DEROUTE
(1ère Partie)
Le soleil d'Italie brûlait ma peau comme si mon corps tout entier avait été transporté dans un incinérateur. Au moment où je me disais que ça ne pouvait pas être pire, ce fut pire. Le portier du grand hôtel de luxe qui me faisait face refusait catégoriquement de me laisser entrer sous prétexte que j'étais bien trop jeune et qu'il fallait être accompagné au minimum d'un adulte pour réserver une chambre. J'avais beau lui répéter dans ma plus belle langue italienne que je voulais seulement rejoindre mon frère et ma mère, il n'arrêtait pas de s'excuser en secouant négativement la tête à croire que c'était la seule chose qu'on lui avait apprise durant son existence. N'y avait-il aucune justice dans ce bas monde? A moins qu'il eut penser que j'étais une groupie folle à lier.
Je décidai de me calmer et de respirer le plus calmement possible de peur de succomber à une soudaine rupture d'anévrisme. Ce n'était ni le moment, ni le lieu pour flirter avec la mort. Comment m'étais je retrouvée à Rome- à plus de neuf cent kilomètres de chez moi- par cette insupportable canicule à supplier un têtu d'italien de me laisser rentrer dans le plus grand et luxueux hôtel de la capitale? J'avais dû être extrêmement cruelle et fourbe dans mon ancienne vie pour mériter pareil sort. Un despote probablement. Je me retrouvais ici grâce à ma très chère mère et à mon très cher frère. Ce dernier ne prenait pas la peine de répondre au téléphone! Bien sûr. Pourquoi s'embêterait-il alors qu'il était l'acteur le plus en vogue d'Hollywood grâce à son rôle principal dans le film d'action
Agent masqué en tête du box-office américain! Quel culot! Il en mourra. Et bien sûr, comme chaque mère qui se respecte, la mienne est complètement fière de son bambin et ne manque pas de le prouver en accompagnant Ben pour sa tournée médiatique. Et qui est-ce qui était obligée de suivre son prétentieux de frère et sa folle de mère partout dans le monde sans émettre la moindre protestation de peur d'être définitivement détestée? C'était moi!
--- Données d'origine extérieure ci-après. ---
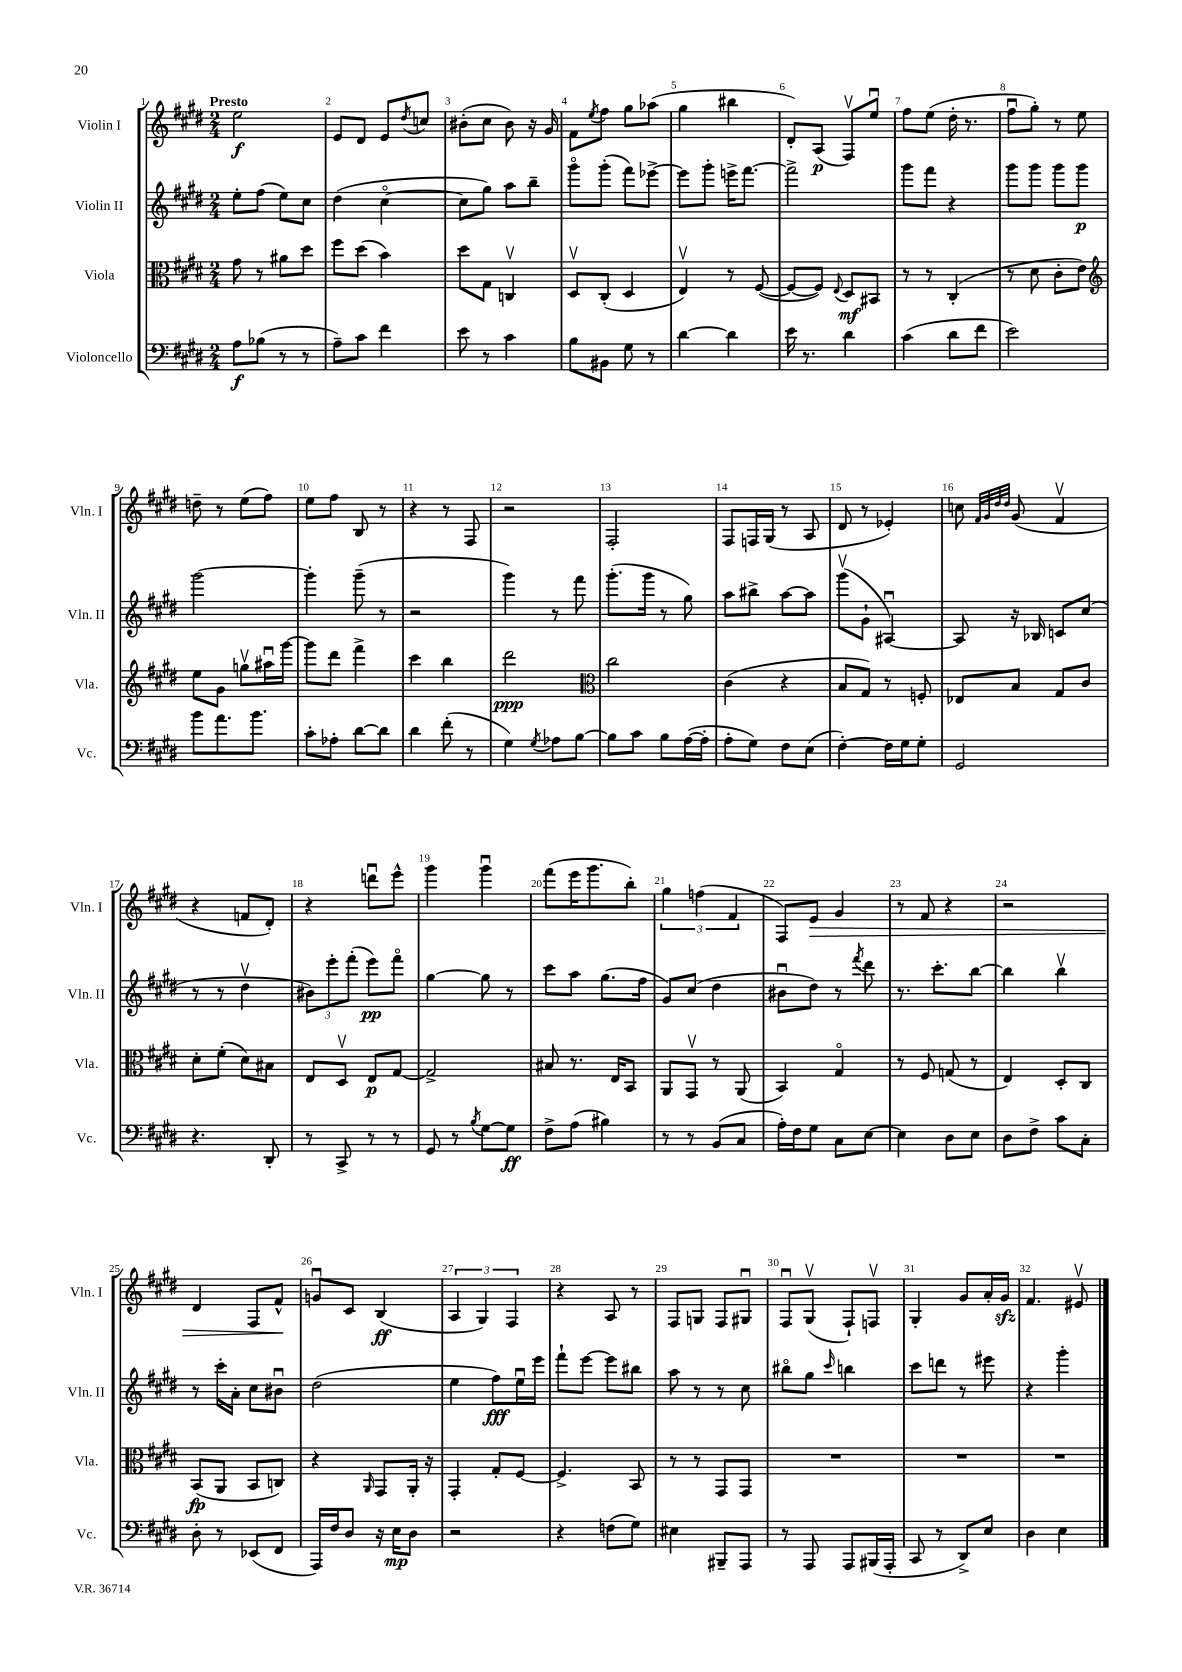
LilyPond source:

<<
\new StaffGroup <<
\new Staff = "s0" \with { instrumentName = "Violin I" shortInstrumentName = "Vln. I" } {
    \clef treble \key e \major \numericTimeSignature \time 2/4 \tempo "Presto"
    e''2\f |
    e'8 dis'8 e'8 \acciaccatura { dis''8 } c''8 |
    bis'8-.( cis''8 bis'8) r16 gis'16 |
    fis'8 \acciaccatura { e''8 } fis''8 gis''8 aes''8( |
    gis''4 bis''4 |
    dis'8-.) a8\p( fis8\upbow) e''8\downbow |
    fis''8 e''8( dis''16-. r8. |
    fis''8\downbow gis''8-.) r8 e''8 |
    d''8-- r8 e''8( fis''8) |
    e''8 fis''8 b8 r8 |
    r4 r8 fis8 |
    r2 |
    fis2-. |
    fis8 f16 gis16( r8 a8 |
    dis'8 r8 ees'4-.) |
    c''8 \grace { fis'32 gis'32 dis''32 dis''32 } gis'8( fis'4\upbow |
    r4 f'8 dis'8-.) |
    r4 d'''8\downbow e'''8-^ |
    gis'''4 gis'''4\downbow |
    fis'''8( e'''16 gis'''8. b''8-.) |
    \tuplet 3/2 { gis''4 f''4( fis'4 } |
    fis8) e'8\> gis'4 |
    r8 fis'8 r4 |
    r2 |
    dis'4 fis8 fis'8-^\! |
    g'8\downbow cis'8 b4\ff( |
    \tuplet 3/2 { a4 gis4) fis4 } |
    r4 a8 r8 |
    fis8 g8 fis8 gis8\downbow |
    fis8\downbow gis8\upbow( fis8-!) f8\upbow |
    gis4-. gis'8 a'16-. gis'16\sfz |
    fis'4. eis'8\upbow \bar "|." |
}
\new Staff = "s1" \with { instrumentName = "Violin II" shortInstrumentName = "Vln. II" } {
    \clef treble \key e \major \numericTimeSignature \time 2/4
    e''8-. fis''8( e''8) cis''8 |
    dis''4( cis''4~\flageolet |
    cis''8 gis''8) a''8 b''8-- |
    gis'''8\flageolet gis'''8-.( fis'''8) ees'''8~-> |
    ees'''8 gis'''8-. e'''16-> fis'''8.~ |
    fis'''2-> |
    gis'''8 fis'''8 r4 |
    gis'''8 gis'''8 gis'''8 gis'''8\p |
    gis'''2~ |
    gis'''4-. gis'''8--( r8 |
    r2 |
    gis'''4) r8 fis'''8 |
    gis'''8.-.( gis'''16 r8 gis''8) |
    a''8 bis''8-> a''8~ a''8 |
    gis'''8\upbow( gis'8-! ais4~\downbow) |
    ais8 r16 bes16 c'8 cis''8( |
    r8 r8 dis''4\upbow |
    \tuplet 3/2 { bis'8) e'''8-. fis'''8-.( } e'''8\pp) fis'''8\flageolet |
    gis''4~ gis''8 r8 |
    cis'''8 a''8 gis''8.( fis''16 |
    gis'8) cis''8( dis''4 |
    bis'8\downbow dis''8) r8 \acciaccatura { fis'''8 } dis'''8 |
    r8. cis'''8.-. b''8~ |
    b''4 b''4\upbow |
    r8 cis'''16-. a'16-. cis''8 bis'8\downbow |
    dis''2( |
    e''4 fis''8\fff) e''16\downbow e'''16 |
    fis'''8-! e'''8~ e'''8 bis''8 |
    a''8 r8 r8 cis''8 |
    bis''8\flageolet gis''8 \grace { cis'''16 } b''4 |
    cis'''8 d'''8 r8 eis'''8 |
    r4 gis'''4-. \bar "|." |
}
\new Staff = "s2" \with { instrumentName = "Viola" shortInstrumentName = "Vla." } {
    \clef alto \key e \major \numericTimeSignature \time 2/4
    gis'8 r8 ais'8 dis''8 |
    fis''8 dis''8( b'4) |
    dis''8 gis8 c4\upbow |
    dis8\upbow cis8-.( dis4 |
    e4\upbow) r8 fis8~( |
    fis8~ fis8) \appoggiatura { e8 } dis8\mf bis,8 |
    r8 r8 cis4-.( |
    r8 dis'8 cis'8-. e'8) |
    \clef treble e''8 gis'8 g''8\upbow ais''16\downbow gis'''16~ |
    gis'''8 dis'''8 fis'''4-> |
    cis'''4 b''4 |
    dis'''2\ppp |
    \clef alto cis''2 |
    cis'4( r4 |
    b8 gis8) r8 f8-. |
    ees8 b8 gis8 cis'8 |
    dis'8-. fis'8-.( dis'8) bis8 |
    e8 dis8\upbow e8\p gis8~ |
    gis2-> |
    bis8 r8. e16 b,8 |
    a,8 gis,8\upbow r8 a,8( |
    b,4) gis4\flageolet |
    r8 fis8 g8( r8 |
    e4) dis8-. cis8 |
    b,8\fp( a,8 b,8 c8) |
    r4 \grace { a,16 } gis,8 a,16-. r16 |
    gis,4-. gis8-. fis8~ |
    fis4.-> b,8 |
    r8 r8 gis,8 gis,8 |
    R2 |
    R2 |
    R2 \bar "|." |
}
\new Staff = "s3" \with { instrumentName = "Violoncello" shortInstrumentName = "Vc." } {
    \clef bass \key e \major \numericTimeSignature \time 2/4
    a8\f bes8( r8 r8 |
    a8--) cis'8 fis'4 |
    e'8 r8 cis'4 |
    b8 bis,8 gis8 r8 |
    dis'4~ dis'4 |
    e'16 r8. dis'4 |
    cis'4( dis'8 fis'8 |
    e'2) |
    b'8 a'8. b'8. |
    cis'8-. aes8-. dis'8~ dis'8 |
    dis'4 fis'8-.( r8 |
    gis4) \acciaccatura { gis8 } aes8 b8~ |
    b8 cis'8 b8 a16~( a16-. |
    a8-. gis8) fis8 e8( |
    fis4~-.) fis16 gis16 gis8-. |
    gis,2 |
    r4. dis,8-. |
    r8 cis,8-> r8 r8 |
    gis,8 r8 \acciaccatura { b8 } gis8~ gis8\ff |
    fis8-> a8( bis4) |
    r8 r8 b,8( cis8 |
    a16-.) fis16 gis8 cis8 e8~ |
    e4 dis8 e8 |
    dis8 fis8-> cis'8 cis8-. |
    dis8-. r8 ees,8( fis,8 |
    a,,16) fis16 dis8 r16 e16\mp dis8 |
    r2 |
    r4 f8( gis8) |
    eis4 bis,,8-- a,,8 |
    r8 a,,8 a,,8 bis,,16( a,,16-. |
    cis,8 r8 dis,8->) e8 |
    dis4 e4 \bar "|." |
}
>>
>>
\layout { \context { \Score \override BarNumber.break-visibility = ##(#f #t #t) barNumberVisibility = #all-bar-numbers-visible } }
Bien sûr, j'aurais très bien pu rester chez moi avec mon père, à regarder chaque après-midi un épisode de Star Strek en mangeant des plaques entières de chocolat, des pots Häagen- Dazz au brownie et de la pâte d'amande; seulement je n'avait aucun père. Et ça c'était cruel. C'était comme ça malheureusement... Certains naissaient avec une bonne étoile et d'autres non. Un bon vieux coup de la fatalité...
Je serrai les poings tandis que je traversais la quatre voies pour m'installer sur un des bancs verts émeraude du parc ombragé. Il était entièrement vide. La population romaine devait être enfermée chez elle avec un gros stock de boissons fraîches et des centaines de ventilateurs réglés à la puissance maximale en attendant que la chaleur daigne s'en aller. Et moi j'étais coincée dehors, à mourir de chaud, oubliée des miens. Ils remarqueront mon absence à Berlin ou à St Pétersbourg... Et d'ici là, je serais déjà à la morgue de Rome où les employés attendront une semaine pour qu'on vienne chercher ma dépouille. Et comme bien entendu, personne ne viendra, on m'enterra dans la fosse commune avec un beau inconnue gravé sur ma vulgaire croix de bois. Magnifique perspective! Je n'ai aucune envie de terminer comme ça du simple fait que je voulais commencer des grandes études littéraires, écrire de futurs grands best-sellers et vivre de ma plume. Le rêve!
Cette idée me redonna du courage et je me donnais quelques minutes pour réfléchir à un plan. Comment entrer dans ce fichu hôtel? Comme il aurait été plus simple d'être quelqu'un d'autre! Parfois j'aimerais tant me réveiller dans le corps d'une célébrité quelconque, reine de la jet-set, dont la vie se résumerait à boire des cocktails alcoolisés sur la proue d'un superbe voilier quelque part perdu dans les Caraïbes et dont la seule chose a laquelle elle aurait a se soucier serait le choix à faire pour la couleur de son vernis à ongles. Belle vie, non? J'étais tellement désespérée que j'essayais de m'imaginer à la place de cette femme exceptionellement riche qui elle, n'aurait eu aucun soucis pour rentrer dans le plus grand hôtel de luxe de Rome. Le portier ne l'aurait jamais bassiné avec ses excuses. Et le plus merveilleux dans tout ça, c'est qu'elle n'aurait jamais été oubliée dans un parc où elle aurait été sur la route de la mort et de l'indifférence!